(TASK TO CARRY OUT): Transcribe, word for word, all of the entries below, and exclude any pictures from the copy.

* * *

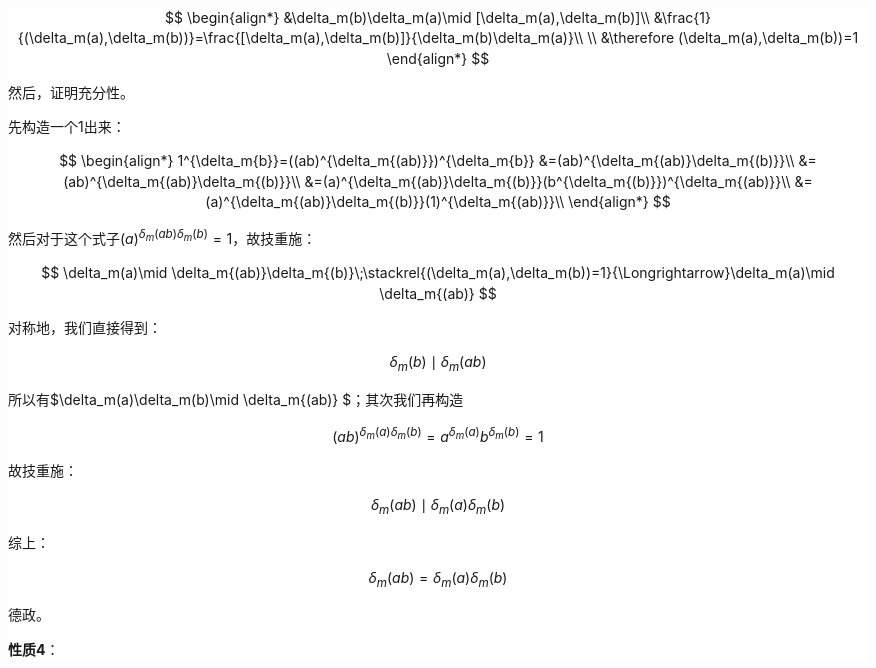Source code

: $$
\begin{align*}
&\delta_m(b)\delta_m(a)\mid [\delta_m(a),\delta_m(b)]\\
&\frac{1}{(\delta_m(a),\delta_m(b))}=\frac{[\delta_m(a),\delta_m(b)]}{\delta_m(b)\delta_m(a)}\\
\\
&\therefore (\delta_m(a),\delta_m(b))=1
\end{align*}
$$

然后，证明充分性。

先构造一个$1$出来：

$$
\begin{align*}
1^{\delta_m{b}}=((ab)^{\delta_m{(ab)}})^{\delta_m{b}}
&=(ab)^{\delta_m{(ab)}\delta_m{(b)}}\\
&=(ab)^{\delta_m{(ab)}\delta_m{(b)}}\\
&=(a)^{\delta_m{(ab)}\delta_m{(b)}}(b^{\delta_m{(b)}})^{\delta_m{(ab)}}\\
&=(a)^{\delta_m{(ab)}\delta_m{(b)}}(1)^{\delta_m{(ab)}}\\
\end{align*}
$$

然后对于这个式子$(a)^{\delta_m{(ab)}\delta_m{(b)}}=1$，故技重施：

$$
\delta_m(a)\mid \delta_m{(ab)}\delta_m{(b)}\;\stackrel{(\delta_m(a),\delta_m(b))=1}{\Longrightarrow}\delta_m(a)\mid \delta_m{(ab)} 
$$

对称地，我们直接得到：

$$
\delta_m(b)\mid \delta_m{(ab)} 
$$

所以有$\delta_m(a)\delta_m(b)\mid \delta_m{(ab)} $；其次我们再构造

$$
(ab)^{\delta_m{(a)}\delta_m{(b)}}=a^{\delta_m{(a)}}b^{\delta_m{(b)}}=1
$$

故技重施：

$$
\delta_m{(ab)} \mid\delta_m(a)\delta_m(b)
$$

综上：

$$
\delta_m{(ab)} =\delta_m(a)\delta_m(b)
$$

德政。

**性质4**：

* * *

(EXERCISE RESPONSE):
Source code

: $$
\begin{align*}
&\delta_m(b)\delta_m(a)\mid [\delta_m(a),\delta_m(b)]\\
&\frac{1}{(\delta_m(a),\delta_m(b))}=\frac{[\delta_m(a),\delta_m(b)]}{\delta_m(b)\delta_m(a)}\\
\\
&\therefore (\delta_m(a),\delta_m(b))=1
\end{align*}
$$

然后，证明充分性。

先构造一个$1$出来：

$$
\begin{align*}
1^{\delta_m{b}}=((ab)^{\delta_m{(ab)}})^{\delta_m{b}}
&=(ab)^{\delta_m{(ab)}\delta_m{(b)}}\\
&=(ab)^{\delta_m{(ab)}\delta_m{(b)}}\\
&=(a)^{\delta_m{(ab)}\delta_m{(b)}}(b^{\delta_m{(b)}})^{\delta_m{(ab)}}\\
&=(a)^{\delta_m{(ab)}\delta_m{(b)}}(1)^{\delta_m{(ab)}}\\
\end{align*}
$$

然后对于这个式子$(a)^{\delta_m{(ab)}\delta_m{(b)}}=1$，故技重施：

$$
\delta_m(a)\mid \delta_m{(ab)}\delta_m{(b)}\;\stackrel{(\delta_m(a),\delta_m(b))=1}{\Longrightarrow}\delta_m(a)\mid \delta_m{(ab)} 
$$

对称地，我们直接得到：

$$
\delta_m(b)\mid \delta_m{(ab)} 
$$

所以有$\delta_m(a)\delta_m(b)\mid \delta_m{(ab)} $；其次我们再构造

$$
(ab)^{\delta_m{(a)}\delta_m{(b)}}=a^{\delta_m{(a)}}b^{\delta_m{(b)}}=1
$$

故技重施：

$$
\delta_m{(ab)} \mid\delta_m(a)\delta_m(b)
$$

综上：

$$
\delta_m{(ab)} =\delta_m(a)\delta_m(b)
$$

德政。

**性质4**：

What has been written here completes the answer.